Il est risqué de faire pression sur les gouvernements militaires afin qu’ils mettent en place des réformes favorisant la croissance et la stabilité. Ces régimes n’ont pas nécessairement intérêt à procéder à des réformes approfondies et pourraient s’en servir comme prétexte pour rester au pouvoir encore plus longtemps.

Une telle démarche nécessite d’identifier les véritables réformateurs au sein des autorités de transition et de créer les conditions de leur réussite. Ces acteurs des gouvernements militaires devront toutefois faire de l’inclusion un objectif central des processus de réforme.

Les coups d’État militaires, en particulier lorsqu’ils sont récurrents, nuisent gravement à la stabilité politique et à l’action gouvernementale.

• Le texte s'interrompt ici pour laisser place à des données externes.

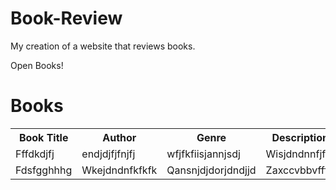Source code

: # Book-Review
My creation of a website that reviews books.
<html>
  <head>
    Open Books!
  </head>
  <body>
    <h1>Books</h1>
    <table>
      <tr>
        <th>Book Title</th>
        <th>Author</th>
        <th>Genre</th>
        <th>Description</th>
      </tr>
      <td>Fffdkdjfj</td>
      <td>endjdjfjfnjfj</td>
      <td>wfjfkfiisjannjsdj</td>
      <td>Wisjdndnnfjfkf</td>
     </tr>
     <tr>
       <td>Fdsfgghhhg</td>
       <td>Wkejdndnfkfkfk</td>
       <td>Qansnjdjdorjdndjjd</td>
       <td>Zaxccvbbvfffd</td>
      </tr>
    </body>
</html>      
      
      
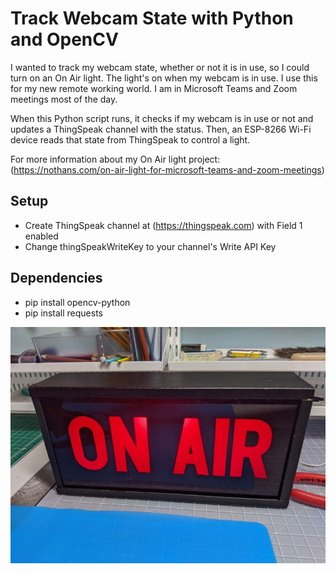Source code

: # Track Webcam State with Python and OpenCV

I wanted to track my webcam state, whether or not it is in use, so I could turn on an On Air light. The light's on when my webcam is in use. I use this for my new remote working world. I am in Microsoft Teams and Zoom meetings most of the day.

When this Python script runs, it checks if my webcam is in use or not and updates a ThingSpeak channel with the status. Then, an ESP-8266 Wi-Fi device reads that state from ThingSpeak to control a light.

For more information about my On Air light project: (https://nothans.com/on-air-light-for-microsoft-teams-and-zoom-meetings)

## Setup

* Create ThingSpeak channel at (https://thingspeak.com) with Field 1 enabled
* Change thingSpeakWriteKey to your channel's Write API Key

## Dependencies

* pip install opencv-python
* pip install requests

[![On Air Light Project](On-Air-Light.jpg)](https://nothans.com/on-air-light-for-microsoft-teams-and-zoom-meetings)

La CEDEAO et ses partenaires devraient concevoir des processus de médiation post-coup d’État et gérer les transitions dans le but de prévenir les coups d’État répétés et de favoriser la croissance et la stabilité à long terme.

Le retour à l’ordre constitutionnel doit rester un objectif clé. Mais il ne peut s’agir de la seule finalité et du seul critère de réussite.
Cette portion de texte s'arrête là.